• Aim 1
What date does the essay on the environment in war in Nepal give for the International Day for Preventing the Exploitation of the Environment in War and Armed Conflict?
• Aim 2
List every place that the essay on the environment in war in Nepal names as having shown the benefits of less polluting local transport.

+++ Source excerpt +++

Kamala Sarup: Environment in War in Nepal
Environment in War in Nepal
By Kamala Sarup
6th of Nov is International Day for Preventing the Exploitation of the Environment in War and Armed Conflict, celebrated all over the world. It's main objectives is to raise awareness of wars' impacts on the environment.
Security and sound environmental policies are not usually thought of together, yet they are inextricably linked. Conflicts create desperate circumstances which almost always lead to a degrading of the environment. The planting of land mines instead of crops is but one glaring example. War itself can be said to be the most environmentally destructive activity which man engages in. Yet, without basic security, how can the environment be improved long-term?
The key is, of course, greater economic benefits. People enjoying the creation of greater prosperity rarely have the inclination for conflict creation activities. None of this can, of course, be quickly or simply accomplished. The UK is a shining example of how a country can become environmentally sound as it raises its awareness of the benefits of comprehensive economic development that is socially responsible, yet highly profitable.
And also a sense of security creates a sense of well being that is most conducive to the creation of such an environment. Outlook is the key. For example, Nepal is not just a landlocked country, but, literally, a piece of heaven on earth. Our geography, beauty, culture, traditions, national philosophy, arts and architecture are treasures not only for Nepal but also to be offered to the entire world. There are so many values that we can offer to the world once we have fully developed our own potential and manifested that potential in the creation of new, environmentally sound Nepal.
If a just and equitable political settlement is reached via negotiations in 2006, then by 2007-2008, Nepal may be able to increase its earnings from tourism by a factor of 2 to 3 times according to conservative estimates (based primarily on the development of the Asian tourist market. This does not include the Gulf or Western markets which will also surely increase).
And also, Increased environmental awareness begins at the grass roots level. One cannot simply decree that all will become more environmentally aware as a solution, although this is tempting as a "quick fix" political fiat. Perhaps the role of modern politicians is to consult with private industry to develop a comprehensive program with which to educate the general public to the benefits of environmentally sound practices.
For example, the indiscriminate cutting down of trees for fuel, although perhaps ingrained as a solution by the people, has the effect of degrading the environment, presenting a less attractive picture to tourists and potential foreign investors and creating persistent air and water pollution problems.
If Nepal and private industry cooperate to develop an alternate, affordable fuel source for the people, the benefits are greater than merely not denuding hillsides. Lower health care costs, advantages in regional competition for foreign investment as well as increased tourism and foreign exchange are merely some of the benefits of such an environmentally sound policy. Similarly, less polluting local transport solutions can also yield multiple benefits as has been demonstrated in such diverse places as Switzerland, Germany and the State of Colorado in America. An American journalist said.

+++ Data extract +++

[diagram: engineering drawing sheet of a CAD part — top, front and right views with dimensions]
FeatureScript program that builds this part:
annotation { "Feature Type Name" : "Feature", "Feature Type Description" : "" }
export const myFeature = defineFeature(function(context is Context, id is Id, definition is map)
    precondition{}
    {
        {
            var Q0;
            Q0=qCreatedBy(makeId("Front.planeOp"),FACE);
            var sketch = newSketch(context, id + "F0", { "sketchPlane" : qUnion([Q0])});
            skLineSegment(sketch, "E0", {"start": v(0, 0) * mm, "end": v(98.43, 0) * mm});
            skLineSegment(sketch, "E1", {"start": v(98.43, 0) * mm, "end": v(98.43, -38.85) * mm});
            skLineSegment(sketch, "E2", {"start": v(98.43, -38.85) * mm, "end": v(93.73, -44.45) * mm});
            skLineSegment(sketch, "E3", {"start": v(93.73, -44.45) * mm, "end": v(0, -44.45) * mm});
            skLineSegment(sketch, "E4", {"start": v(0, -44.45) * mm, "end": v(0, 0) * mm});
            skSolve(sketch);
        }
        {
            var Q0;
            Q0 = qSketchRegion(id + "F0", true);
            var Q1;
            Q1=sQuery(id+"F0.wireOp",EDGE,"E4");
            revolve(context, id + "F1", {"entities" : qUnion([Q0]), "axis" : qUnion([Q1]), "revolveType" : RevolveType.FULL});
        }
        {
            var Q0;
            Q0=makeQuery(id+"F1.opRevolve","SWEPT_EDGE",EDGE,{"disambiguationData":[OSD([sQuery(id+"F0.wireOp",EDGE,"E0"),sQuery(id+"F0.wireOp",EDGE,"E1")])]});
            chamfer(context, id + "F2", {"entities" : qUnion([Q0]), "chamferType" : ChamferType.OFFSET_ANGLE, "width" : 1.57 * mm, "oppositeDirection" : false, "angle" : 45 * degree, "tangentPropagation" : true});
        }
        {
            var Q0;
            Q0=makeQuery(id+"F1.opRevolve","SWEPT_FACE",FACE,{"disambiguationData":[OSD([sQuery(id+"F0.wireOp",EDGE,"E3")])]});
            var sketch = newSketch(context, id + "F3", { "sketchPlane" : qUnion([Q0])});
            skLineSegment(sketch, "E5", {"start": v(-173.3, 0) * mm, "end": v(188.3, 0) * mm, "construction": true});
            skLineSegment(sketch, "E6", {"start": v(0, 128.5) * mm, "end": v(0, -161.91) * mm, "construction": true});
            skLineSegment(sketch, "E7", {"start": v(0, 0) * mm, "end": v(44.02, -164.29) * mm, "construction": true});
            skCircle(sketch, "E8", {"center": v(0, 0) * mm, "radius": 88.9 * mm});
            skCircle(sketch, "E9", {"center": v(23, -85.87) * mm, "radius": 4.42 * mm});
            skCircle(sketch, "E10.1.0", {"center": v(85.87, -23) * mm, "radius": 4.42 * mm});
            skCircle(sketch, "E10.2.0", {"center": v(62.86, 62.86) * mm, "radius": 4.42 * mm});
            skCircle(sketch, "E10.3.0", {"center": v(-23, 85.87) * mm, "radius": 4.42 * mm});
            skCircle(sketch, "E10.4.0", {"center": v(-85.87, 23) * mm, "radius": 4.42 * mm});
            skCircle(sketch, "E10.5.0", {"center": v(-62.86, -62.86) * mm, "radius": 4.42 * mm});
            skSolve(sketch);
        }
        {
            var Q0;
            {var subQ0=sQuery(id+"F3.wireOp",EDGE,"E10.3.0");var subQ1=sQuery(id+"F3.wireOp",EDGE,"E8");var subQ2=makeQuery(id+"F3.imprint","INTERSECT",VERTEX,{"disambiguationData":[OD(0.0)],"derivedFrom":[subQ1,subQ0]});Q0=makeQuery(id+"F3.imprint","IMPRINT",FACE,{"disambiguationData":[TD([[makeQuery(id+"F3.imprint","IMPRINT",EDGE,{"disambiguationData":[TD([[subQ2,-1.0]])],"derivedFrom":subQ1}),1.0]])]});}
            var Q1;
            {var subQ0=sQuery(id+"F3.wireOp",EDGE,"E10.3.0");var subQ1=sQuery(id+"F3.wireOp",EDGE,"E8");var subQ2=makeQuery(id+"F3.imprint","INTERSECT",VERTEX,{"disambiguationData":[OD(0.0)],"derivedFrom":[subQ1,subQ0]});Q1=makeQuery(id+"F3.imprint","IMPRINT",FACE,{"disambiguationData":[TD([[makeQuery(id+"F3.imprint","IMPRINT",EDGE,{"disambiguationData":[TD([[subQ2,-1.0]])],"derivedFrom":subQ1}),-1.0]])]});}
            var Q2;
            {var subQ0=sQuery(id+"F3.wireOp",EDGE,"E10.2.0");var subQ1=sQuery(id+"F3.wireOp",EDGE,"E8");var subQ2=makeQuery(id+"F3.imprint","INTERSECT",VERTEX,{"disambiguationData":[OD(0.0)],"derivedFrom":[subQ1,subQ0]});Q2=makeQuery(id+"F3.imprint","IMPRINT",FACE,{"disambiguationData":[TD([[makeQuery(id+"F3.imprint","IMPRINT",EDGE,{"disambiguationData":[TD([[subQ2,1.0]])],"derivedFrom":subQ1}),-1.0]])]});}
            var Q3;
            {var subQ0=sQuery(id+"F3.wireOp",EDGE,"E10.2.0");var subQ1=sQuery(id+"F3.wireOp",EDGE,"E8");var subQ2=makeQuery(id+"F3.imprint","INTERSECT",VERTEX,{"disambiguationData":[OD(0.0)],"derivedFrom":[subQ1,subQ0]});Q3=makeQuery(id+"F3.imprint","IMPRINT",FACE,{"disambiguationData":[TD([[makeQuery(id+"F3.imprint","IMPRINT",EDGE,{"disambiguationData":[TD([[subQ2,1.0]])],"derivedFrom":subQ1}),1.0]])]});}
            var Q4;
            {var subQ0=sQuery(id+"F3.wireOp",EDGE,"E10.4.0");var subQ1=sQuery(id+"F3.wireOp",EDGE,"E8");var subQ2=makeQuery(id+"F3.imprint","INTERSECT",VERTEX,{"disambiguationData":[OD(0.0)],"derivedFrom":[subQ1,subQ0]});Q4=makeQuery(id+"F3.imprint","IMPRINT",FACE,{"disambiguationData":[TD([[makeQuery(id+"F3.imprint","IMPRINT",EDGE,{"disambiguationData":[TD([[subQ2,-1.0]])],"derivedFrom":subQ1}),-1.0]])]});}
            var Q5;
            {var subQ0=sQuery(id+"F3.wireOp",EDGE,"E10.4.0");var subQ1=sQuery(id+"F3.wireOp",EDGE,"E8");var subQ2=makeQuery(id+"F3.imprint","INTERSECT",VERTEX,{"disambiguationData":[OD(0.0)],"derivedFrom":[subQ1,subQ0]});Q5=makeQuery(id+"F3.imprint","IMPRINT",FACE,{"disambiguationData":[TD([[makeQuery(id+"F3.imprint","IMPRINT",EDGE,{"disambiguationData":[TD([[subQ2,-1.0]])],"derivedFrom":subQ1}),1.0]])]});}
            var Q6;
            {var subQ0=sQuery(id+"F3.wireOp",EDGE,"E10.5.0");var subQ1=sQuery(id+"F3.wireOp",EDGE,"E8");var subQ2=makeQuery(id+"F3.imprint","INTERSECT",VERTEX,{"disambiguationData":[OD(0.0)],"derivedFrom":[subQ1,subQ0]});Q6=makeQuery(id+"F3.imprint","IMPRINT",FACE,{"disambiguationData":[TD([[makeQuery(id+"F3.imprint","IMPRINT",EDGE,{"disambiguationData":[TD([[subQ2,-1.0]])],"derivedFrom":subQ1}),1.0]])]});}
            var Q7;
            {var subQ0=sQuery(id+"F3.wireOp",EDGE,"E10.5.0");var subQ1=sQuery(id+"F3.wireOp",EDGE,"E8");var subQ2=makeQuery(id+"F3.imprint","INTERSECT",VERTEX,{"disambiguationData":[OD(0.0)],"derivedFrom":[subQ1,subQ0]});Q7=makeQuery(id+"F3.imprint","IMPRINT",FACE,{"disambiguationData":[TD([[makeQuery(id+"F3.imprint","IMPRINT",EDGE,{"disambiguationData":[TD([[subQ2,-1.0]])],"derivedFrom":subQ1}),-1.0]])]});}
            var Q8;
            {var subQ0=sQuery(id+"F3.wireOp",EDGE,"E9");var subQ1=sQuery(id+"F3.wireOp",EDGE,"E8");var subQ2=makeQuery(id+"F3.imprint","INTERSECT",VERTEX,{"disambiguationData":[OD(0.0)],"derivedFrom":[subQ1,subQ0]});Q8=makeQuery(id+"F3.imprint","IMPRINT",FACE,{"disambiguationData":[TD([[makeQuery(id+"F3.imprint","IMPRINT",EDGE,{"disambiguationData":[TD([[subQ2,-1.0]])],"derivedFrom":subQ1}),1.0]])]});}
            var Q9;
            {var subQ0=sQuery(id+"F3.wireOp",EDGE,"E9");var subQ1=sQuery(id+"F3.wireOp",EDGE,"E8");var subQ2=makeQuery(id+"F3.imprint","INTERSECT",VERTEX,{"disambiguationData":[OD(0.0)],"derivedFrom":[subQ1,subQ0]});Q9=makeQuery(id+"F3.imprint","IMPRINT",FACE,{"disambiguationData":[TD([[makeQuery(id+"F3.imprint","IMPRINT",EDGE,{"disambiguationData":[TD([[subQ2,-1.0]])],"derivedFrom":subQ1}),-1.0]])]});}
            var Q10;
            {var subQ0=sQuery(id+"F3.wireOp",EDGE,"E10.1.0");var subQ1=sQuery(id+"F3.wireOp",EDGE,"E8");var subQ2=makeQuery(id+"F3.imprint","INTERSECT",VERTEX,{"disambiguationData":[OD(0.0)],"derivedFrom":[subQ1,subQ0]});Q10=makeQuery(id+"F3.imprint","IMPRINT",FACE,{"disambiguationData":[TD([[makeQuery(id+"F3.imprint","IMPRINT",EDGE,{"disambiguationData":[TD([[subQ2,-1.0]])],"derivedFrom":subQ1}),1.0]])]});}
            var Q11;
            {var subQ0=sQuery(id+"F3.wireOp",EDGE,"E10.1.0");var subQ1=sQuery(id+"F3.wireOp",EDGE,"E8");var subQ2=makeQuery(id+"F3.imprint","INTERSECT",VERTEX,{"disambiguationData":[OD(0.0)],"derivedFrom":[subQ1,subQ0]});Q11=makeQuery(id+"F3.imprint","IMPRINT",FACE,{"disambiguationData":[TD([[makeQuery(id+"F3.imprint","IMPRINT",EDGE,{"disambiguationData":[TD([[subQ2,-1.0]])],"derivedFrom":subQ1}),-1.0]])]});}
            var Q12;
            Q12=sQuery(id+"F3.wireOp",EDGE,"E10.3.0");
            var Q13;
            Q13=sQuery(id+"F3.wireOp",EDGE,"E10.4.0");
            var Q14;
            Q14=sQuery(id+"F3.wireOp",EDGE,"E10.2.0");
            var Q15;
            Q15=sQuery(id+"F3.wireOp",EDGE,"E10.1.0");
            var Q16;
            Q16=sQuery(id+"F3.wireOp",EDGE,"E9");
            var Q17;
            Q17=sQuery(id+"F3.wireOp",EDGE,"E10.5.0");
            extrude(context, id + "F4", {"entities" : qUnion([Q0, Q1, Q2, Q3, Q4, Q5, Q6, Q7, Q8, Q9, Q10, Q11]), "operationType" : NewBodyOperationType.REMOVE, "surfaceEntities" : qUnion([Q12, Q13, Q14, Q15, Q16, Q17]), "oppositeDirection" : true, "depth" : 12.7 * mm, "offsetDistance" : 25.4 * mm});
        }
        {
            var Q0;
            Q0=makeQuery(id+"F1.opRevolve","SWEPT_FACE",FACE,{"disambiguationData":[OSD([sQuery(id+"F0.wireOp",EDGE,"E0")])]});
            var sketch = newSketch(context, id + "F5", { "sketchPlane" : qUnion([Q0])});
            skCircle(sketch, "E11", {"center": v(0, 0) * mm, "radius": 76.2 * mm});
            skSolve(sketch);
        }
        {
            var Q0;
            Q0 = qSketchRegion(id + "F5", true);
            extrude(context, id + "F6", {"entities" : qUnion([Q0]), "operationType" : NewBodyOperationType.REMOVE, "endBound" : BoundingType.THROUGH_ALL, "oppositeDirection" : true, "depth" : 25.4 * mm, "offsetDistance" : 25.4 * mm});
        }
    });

+++

• Correct answer 1
The 6th of November.

• Correct answer 2
Switzerland, Germany, and the State of Colorado in America.